4: Number of games a player loses when they test positive on a second pot test.

1: Number of years a player loses when they test positive on a third pot test.

4: Average number of games a player loses for testing positive for performance-enhancing drugs (the first time).

1: Number of games Adrian Peterson missed for being indicted on charges of child abuse.

7: Number of players suspended this year and last for reportedly smoking marijuana. The number (which doesn’t include players charged with unspecified drug-related charges) includes players Josh Gordon, Daryl Washington, Thurmond, and Browner. A number of other players were arrested on marijuana charges this year and await NFL penalties.

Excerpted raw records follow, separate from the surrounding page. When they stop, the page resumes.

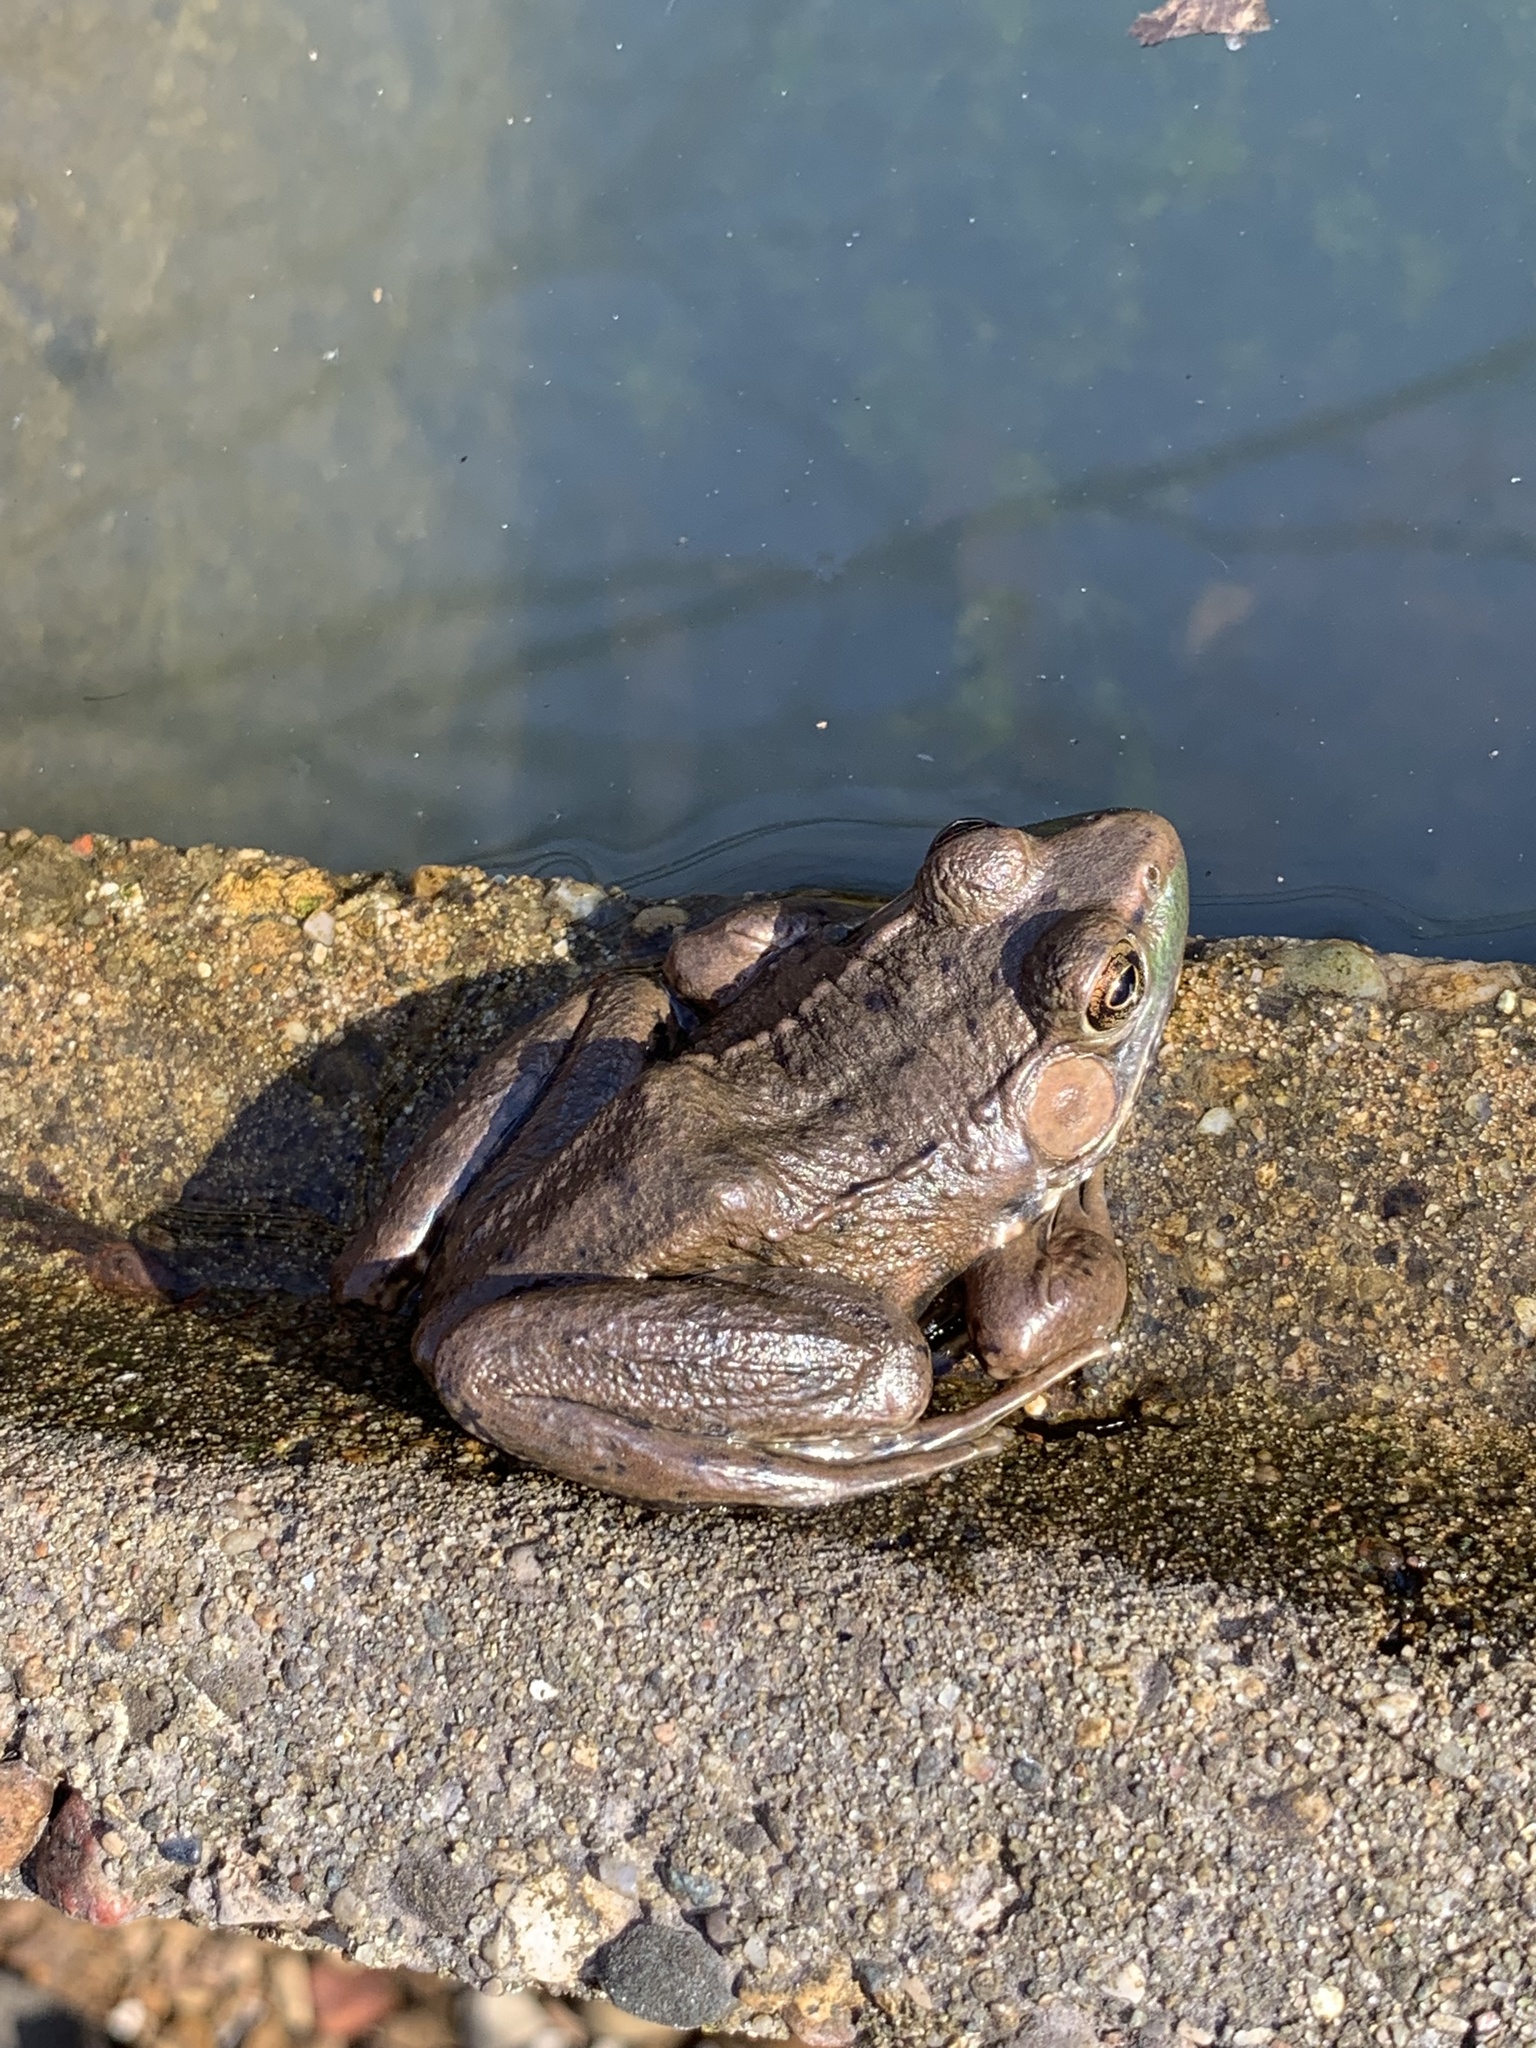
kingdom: Animalia
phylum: Chordata
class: Amphibia
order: Anura
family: Ranidae
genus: Lithobates
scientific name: Lithobates clamitans
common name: Green frog
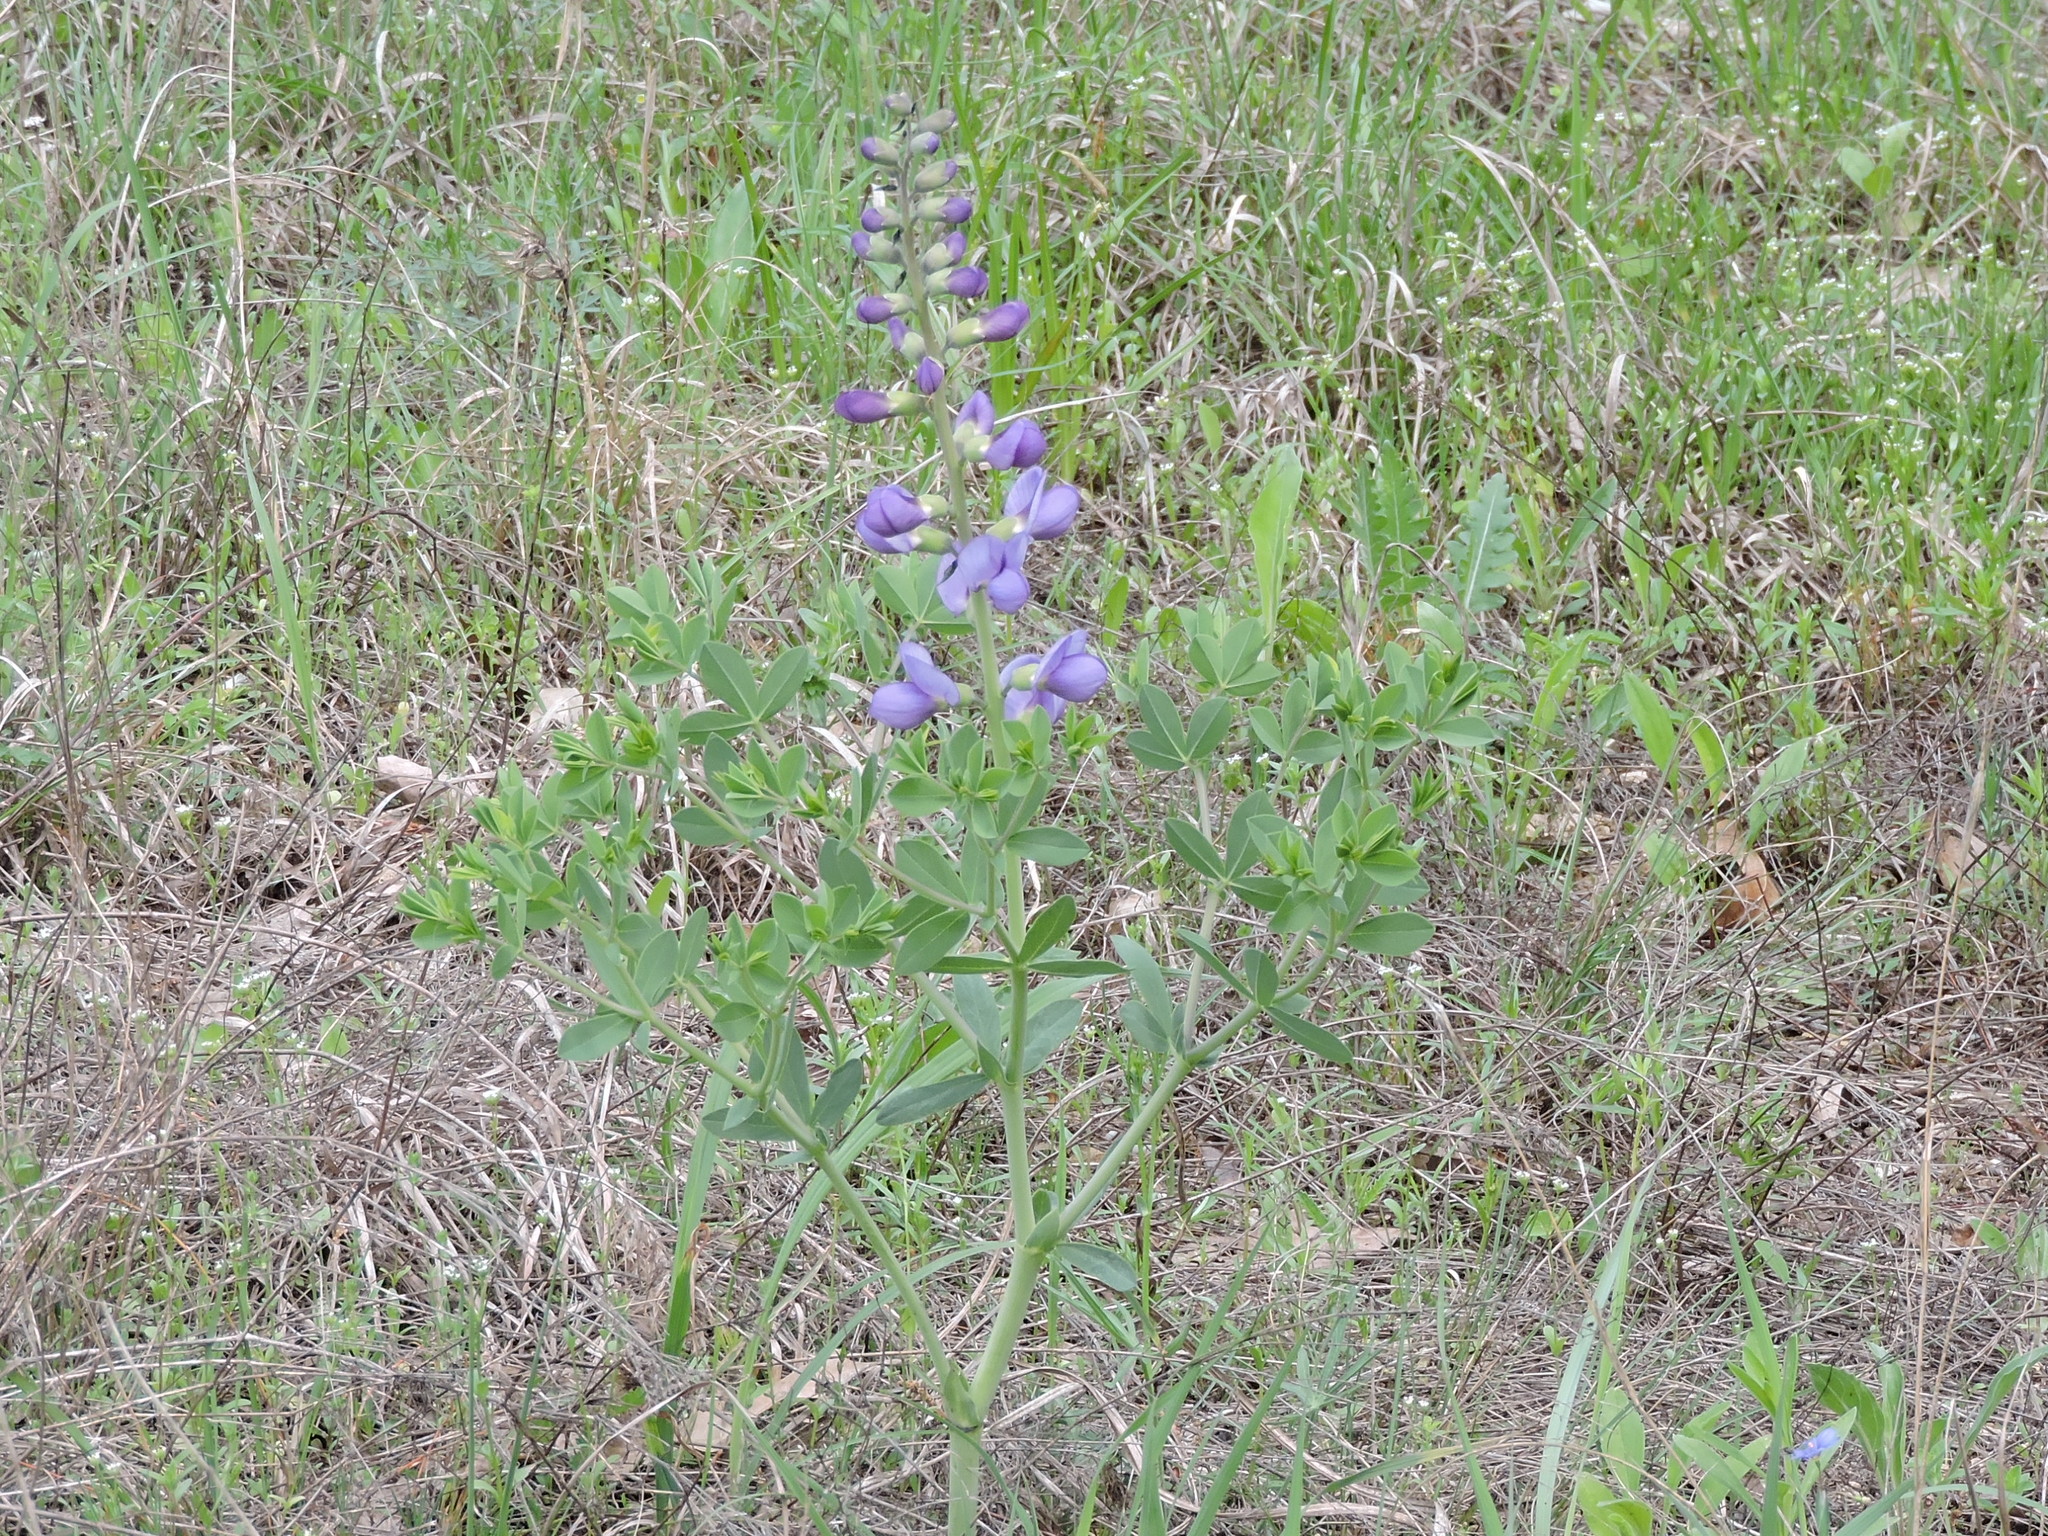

104: Number of players who have been suspended for drug-related offenses since 2011 according to commissioner Roger Goodell at a news conference.

20: Number of suspensions in 2014 for other substances including performance enhancing drugs, alcohol, and cocaine.

750: The number of former NFL players and plaintiffs who signed a lawsuit against NFL teams for dispensing addictive painkillers for their injuries.

228: Number of concussions in 2013, from preseason and regular season practices and games, combined according to the NFL

91: Percentage of retired NFL players who connected their daily aches and pains to football in a survey by The Washington Post.

800: The number of painkillers a month that the Jets’ ex-quarterback Ray Lucas took because of football-related injuries, including 19 concussions.

3,000: The estimated number of NFL retirees who take narcotics, based on a study from Washington University School of Medicine, commissioned by ESPN.

1, 500: The estimated number of those retirees dependent on pain pills, based on the same study.